Saved data entries
□ □ □ □ □ □ □
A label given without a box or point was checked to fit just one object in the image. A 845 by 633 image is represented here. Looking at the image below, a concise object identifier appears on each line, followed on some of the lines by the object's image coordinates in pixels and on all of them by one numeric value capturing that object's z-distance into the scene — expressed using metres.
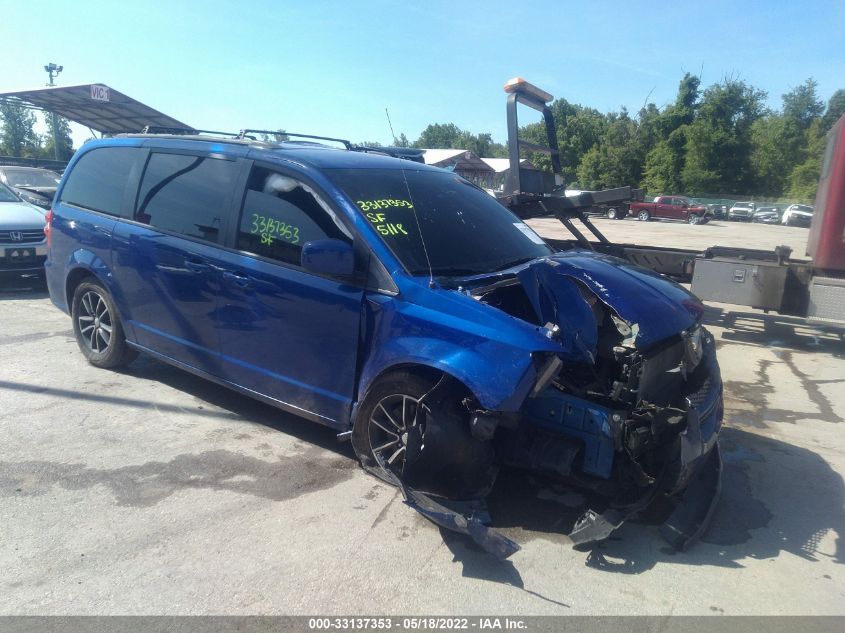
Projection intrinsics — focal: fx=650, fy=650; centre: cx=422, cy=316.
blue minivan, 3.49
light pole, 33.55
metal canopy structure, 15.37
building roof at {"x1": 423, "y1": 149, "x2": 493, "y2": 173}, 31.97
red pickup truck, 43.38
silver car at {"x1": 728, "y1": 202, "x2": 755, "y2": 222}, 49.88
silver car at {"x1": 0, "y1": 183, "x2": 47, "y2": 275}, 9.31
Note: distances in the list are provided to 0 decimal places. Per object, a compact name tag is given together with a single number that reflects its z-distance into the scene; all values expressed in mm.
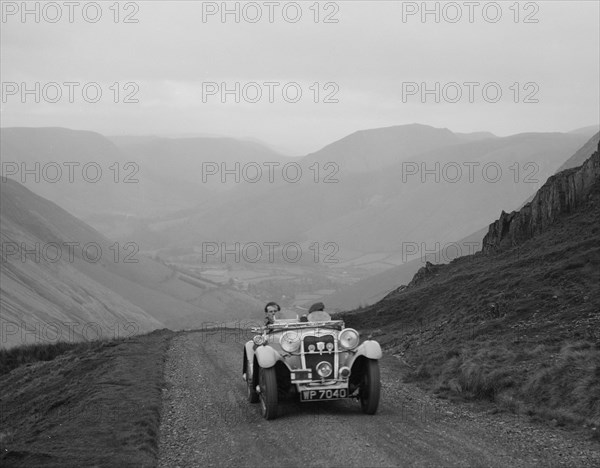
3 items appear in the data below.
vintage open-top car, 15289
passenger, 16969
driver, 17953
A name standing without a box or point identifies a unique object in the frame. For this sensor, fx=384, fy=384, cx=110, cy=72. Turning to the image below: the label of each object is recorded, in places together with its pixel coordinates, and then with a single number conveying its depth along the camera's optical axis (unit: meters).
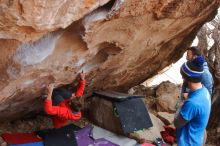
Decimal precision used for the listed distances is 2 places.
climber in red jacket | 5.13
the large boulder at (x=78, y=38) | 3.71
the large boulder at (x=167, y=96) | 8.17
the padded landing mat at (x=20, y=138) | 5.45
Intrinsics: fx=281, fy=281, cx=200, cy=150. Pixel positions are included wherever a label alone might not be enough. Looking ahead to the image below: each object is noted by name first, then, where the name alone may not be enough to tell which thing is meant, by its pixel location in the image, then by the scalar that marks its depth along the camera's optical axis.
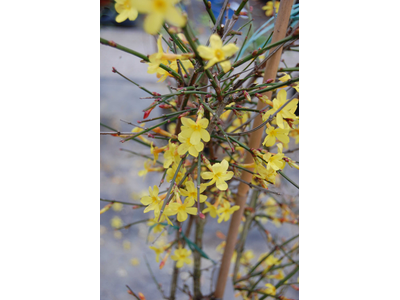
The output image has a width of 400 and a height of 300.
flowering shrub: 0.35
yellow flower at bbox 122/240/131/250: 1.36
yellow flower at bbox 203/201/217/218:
□ □ □ □ □ □ □
### [TRY IT]
Reproduce exactly the lines above starting at the line containing "Note: distances in" and ending at the line containing "driver, 17953", including both, but not the pictures.

### [RESULT OF THIS EXERCISE]
Note: distances in the list are provided to 0 decimal places. Per object, a compact name tag is given together with a single number that reflects its z-distance into the scene; all values expressed in mm.
3 items appear in the data below.
vintage open-top car, 15289
passenger, 16969
driver, 17953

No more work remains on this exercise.